〈Arts Sisterhood UK〉を通じて、メンタルヘルス上の問題の多くが特定の事がらや経験について話さないこと、もしくはネガティヴな思いや感情を吐露しないことに由来するんだと気づいたの。
アートセラピーには、たくさんの利点があるわ。まず、マインドフルネス(自覚や気づき、覚醒)。制作中の作品を通して自分の感情に触れつつも、頭の中の思いをクリアにし、目の前の問題を注視するの。自分の感情の激しさや感覚についてメモを取ると、ストレスや不安が軽減されるし、自分の中で本当は何が起こっているのかについて理解する助けとなるのよ。もっとも大切な利点は、それまで口にしなかった問題を見つけ出せるくらい自分の中に入り込み、過去を認識し、自分を自分たらしめる過去の経験に気づき、受け入れる助けになるということなの。
自己肯定感を高めるうちに、周りの環境に馴染めなかったら、自分も愛せないのだとわかったわ。
1人のときに自分自身ですらハッピーで気分良くさせられないのに、どうやって他の人と良い関係を築くことができる? 私が本当の意味で自分と自分の仲間を愛し、認め始めたのは、ベルリンでのこと。あの街を1人で訪れ、1人で探検するのが好きなの。クラブに行くのも、ディナーも1人。バーやギャラリー、ショッピングや旅行だって1人で行くわ。あそこは世界で最も寛容な街の1つだと思う。だから、ほかの場所では挑戦できないようなことをしてみるのに最適なの。あの街にいると安らぐし、簡単に人と出会ったり友だちを作ったりできる。いつもくつろいでいるから、ちょっと大胆に振舞おうって気分になるわ。そうやって精神を浄化して、ストレスから解放されるの。そうすれば、現実に戻ってロンドンに帰る心構えもできるのよ。
ロンドンのサウスイーストにあるペッカム地区には、とても素晴らしくて豊かなクリエイターと独立企業のコミュニティがあって、互いを支えているの。

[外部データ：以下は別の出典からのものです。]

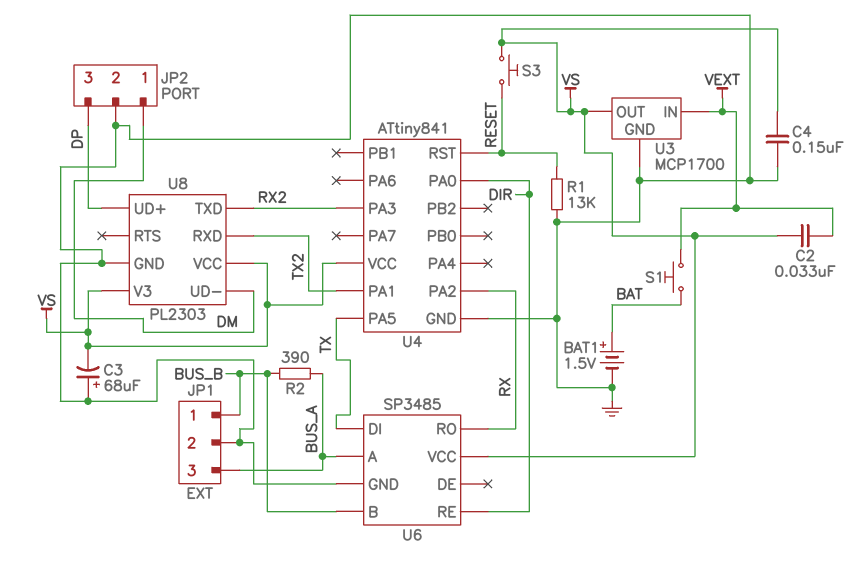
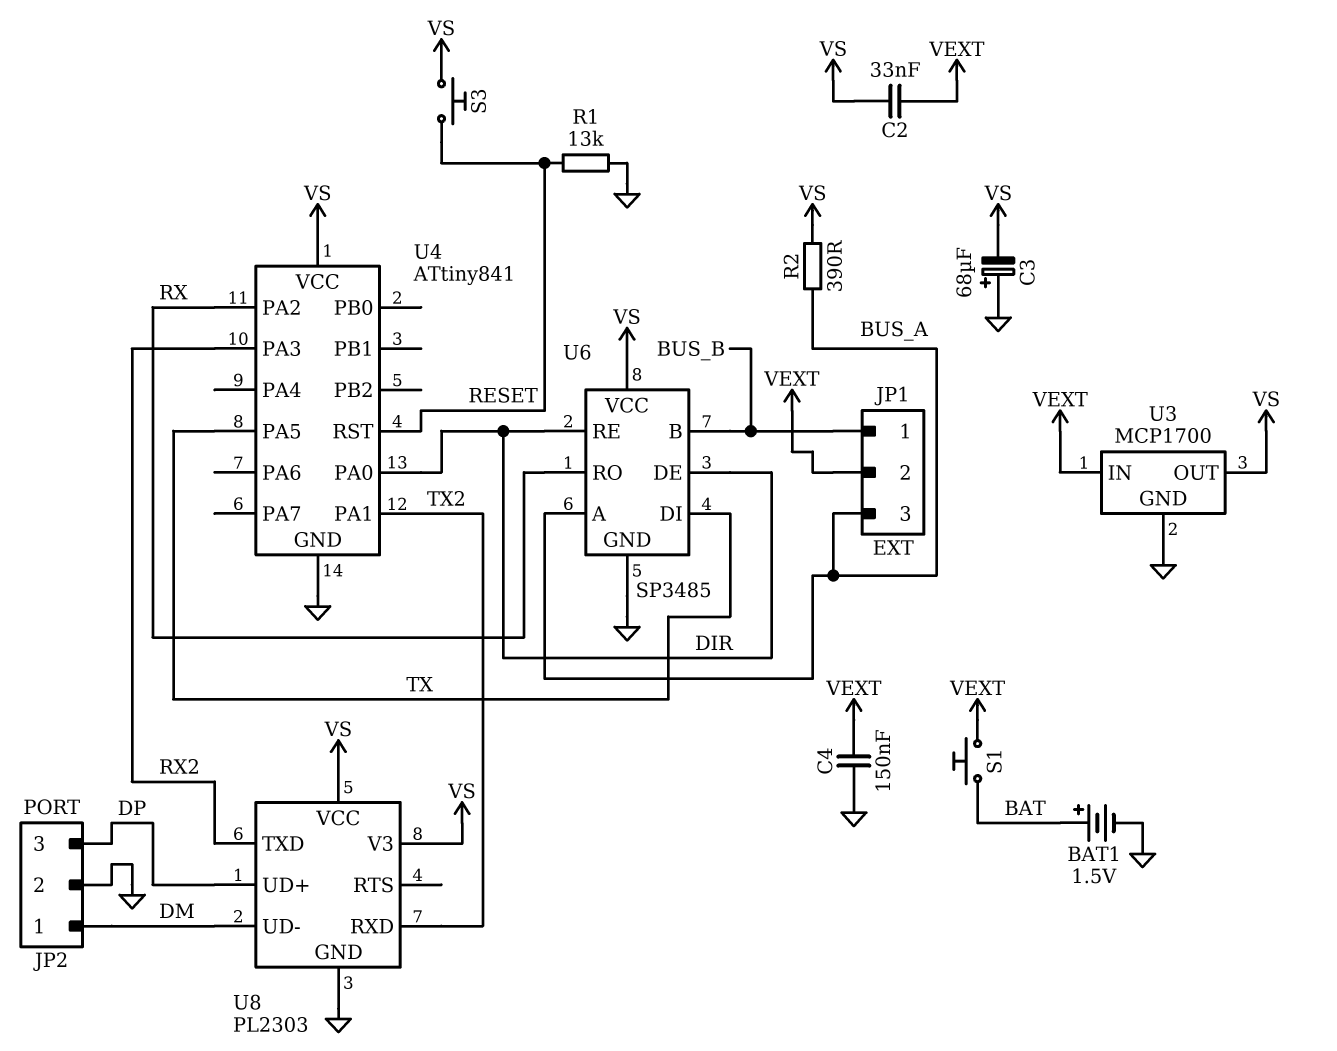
C4: 150nF (GND, VS) -> 150nF (GND, VEXT)
JP1 pin 2: GND -> VEXT
R2: 390 (BUS_A, BUS_B) -> 390 (BUS_A, VS)
U6 pin DE: none -> DIR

ペッカム地区のクリエイティブなコミュニティには、よく刺激を受けるわ。私のやる気もかき立てられるの。ビジネスや金儲けの経験がほとんどない一般の人が、自らのアイデアを生かして大成功をおさめるのを見てきた。それが、同じことをやってみようという私自身のモチベーションにもなるの。ペッカムにある〈DIY Space for London〉のようなところと仕事をしていると、自分のスキルや経験をコミュニティと分かち合おうという、インクルーシヴ精神のあるコミュニティもしくはボランティアベースのビジネスとの出会いがとてもおもしろかったし、欠かせないものだったわ! そういう人たちはすごく頼りになるし、親切なの。〈Arts Sisterhood UK〉の成功の理由は彼らにあるのよ。
トスカーナ地方の田舎にあるすっごーーーーく高い丘の上にある教会の風景は、息が止まりそうなくらい美しかったわ。
古びたオレンジ色の美しい石があって、歩道はアーチと高い柱で囲まれている。アーチの壁は、ルネサンス期の素晴らしい宗教画で飾られていたわ。その歩道の階段や上り坂を3時間くらい歩いたら、教会に着くの。文字通り息が止まりそうな景色。私みたいな喫煙者には特にね! あの日はすごく暑かったこともあって、空気と水が死ぬほど恋しかったわ。でもその苦しみに見合う価値はあったし、実のところ、この教会は来訪者に苦しみを味わわせるためにこんな場所にあるんじゃないかって思ったわ。本当に巡礼者になったみたいな気分がしたもの。何時間も階段を歩いたあとであの教会に着いたとき、心の底から嬉しかったわ。神は私にトイレと水飲み場与えたもうたって本当に感じるわよ。
コクトー・ツインズとディス・モータル・コイルのリードボーカルを務めたエリザベス・フレイザーは、大好きなミュージシャンの1人。
彼女の声は素晴らしく美しいのに、力強く情熱的でもあるの。彼女が書く詞も好き。言葉と音が一緒になって、すてきな音楽を奏でるの。歌詞はそれ自体を読んだときに必ずしも意味をなすわけじゃないけど、彼女が歌うのを聴いていると、言葉の裏側にある感情や意味がわかってくる。それに、どういう意味で書いたんだろうって考えるのも、それぞれの曲に自分なりの解釈を当てはめてみるのも楽しいわよ。彼女は歌に飾らない裸の感情を込めているから、その音楽にしっかり耳を傾けると、とても力強く感じられて、心が揺さぶられるの。最近、彼女の歌い方や歌詞を模倣したコクトー・ツインズっぽいバンドを見つけたんだけど、うれしくなっちゃったわ。だって、私がぼんやり感じていたものを誰かが模倣というかたちで表現してくれたんだもの。